Trump – down but not out

On Tuesday in two courts in two cases brought by two different prosecutors President Trump’s former longtime lawyer, Michael Cohen, and his ex-campaign manager, Paul Manafort, were found to be crooks: guilty of bank fraud, tax evasion and paying off a porn star and a Playboy model in violation of federal campaign-finance law.

And the worst of this is that none of us are surprised – and none of the Trump support base will actually care much what their President did.

This is how divisive and paralysed the USA has become.

Mr Trump is a self-aggrandising liar. Period. This is why the work of the special counsel Robert Mueller is so important.

Mr Mueller had his best day on Tuesday. Trump had his worst day.

Both Cohen and Manafort had been in Mr Mueller’s sights. Both were convicted on eight counts, although Mr Mueller had handed over Cohen to the New York attorney’s office to prosecute. It is not the end of the story for Manafort, who is scheduled to go on trial in Washington DC in September over his work in Ukraine. Neither has Cohen finished. In court he admitted under oath that he broke the law at the direction of the president.

Cohen has a reason to cooperate with Mr Mueller – he can reduce his sentence if he assists in further investigations.

How Trump responds is key. Does he fight? Does he deflect? Does hs create a distracting crisis. To date he has encouraged the idea that he will lock up opponents, but he has not done so.

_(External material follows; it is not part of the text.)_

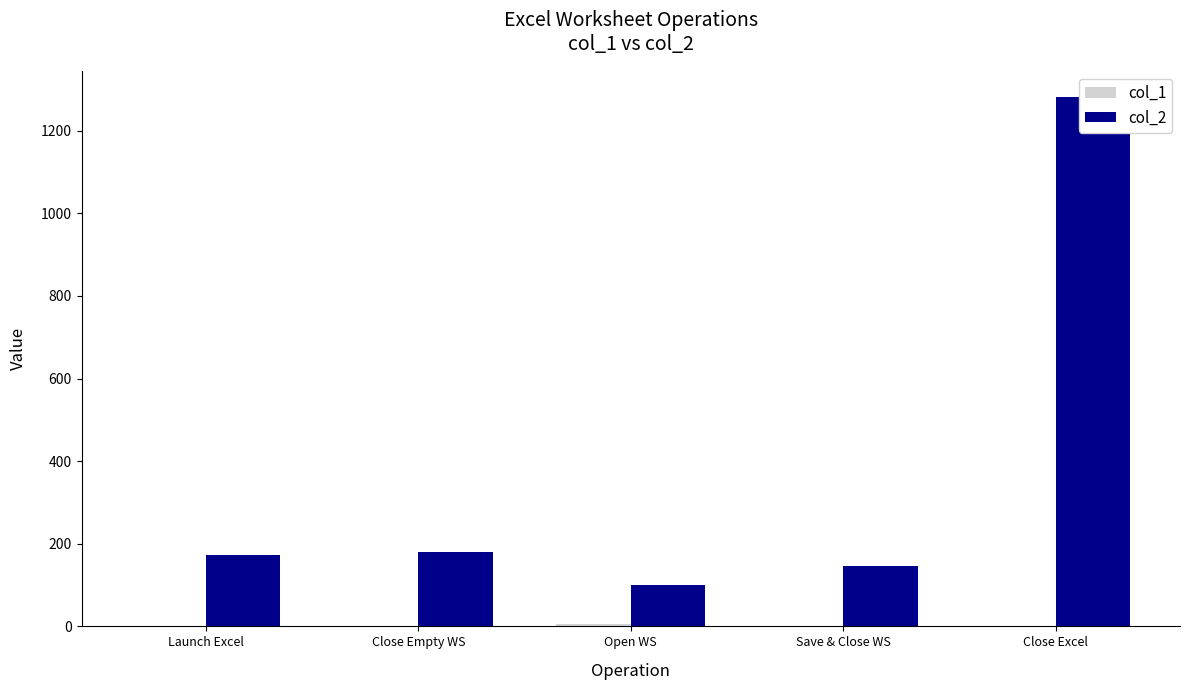

What are all the series names shown in the legend?

col_1, col_2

Mr Trump attacks the “fake news” media but he has not sent thugs to smash printing presses.

Or – and this would be bizarre could he pardon all those found guilty through the Mueller investigation.  A flurry of pardons would deprive Mr Mueller of leverage to force their co-operation as witnesses. But it would also further provoke what may become a Democratic-majority House to begin impeachment proceedings.

Or he could sack Mueller – he has already twice tried to do so. Trump has already taken to calling Mr Mueller a “disgraced and discredited” man and alleging that the former FBI chief — and registered Republican — is in cahoots with Hillary Clinton’s people.

Mr Trump has called the prosecutors on Mr Mueller’s team “thugs” and “angry Democrats”.

He has also compared the special counsel’s work to the red scare investigations spearheaded by Senator Joe McCarthy in the 1950s.

Trump will go – resigning citing ill health or indicted. But it will take time. And in the meantime he can still do a great deal of damage. The Watergate investigation took two years to play out. It brought down a president and sent dozens to prison. Mr Mueller has been going for 15 months.

Yet Mr Mueller has barely scratched the surface. The drama will now intensify. Trump has made it plain that he will not voluntarily submit to Mr Mueller’s interrogation. So how does this play out. Unknown. If the Supreme Court becomes involved that stacked body will look after Trump.

One reality from spending the last month in the USA – the american public has so far taken little interest in the details of the 15-month Mueller probe. And that should concern politicians on both sides.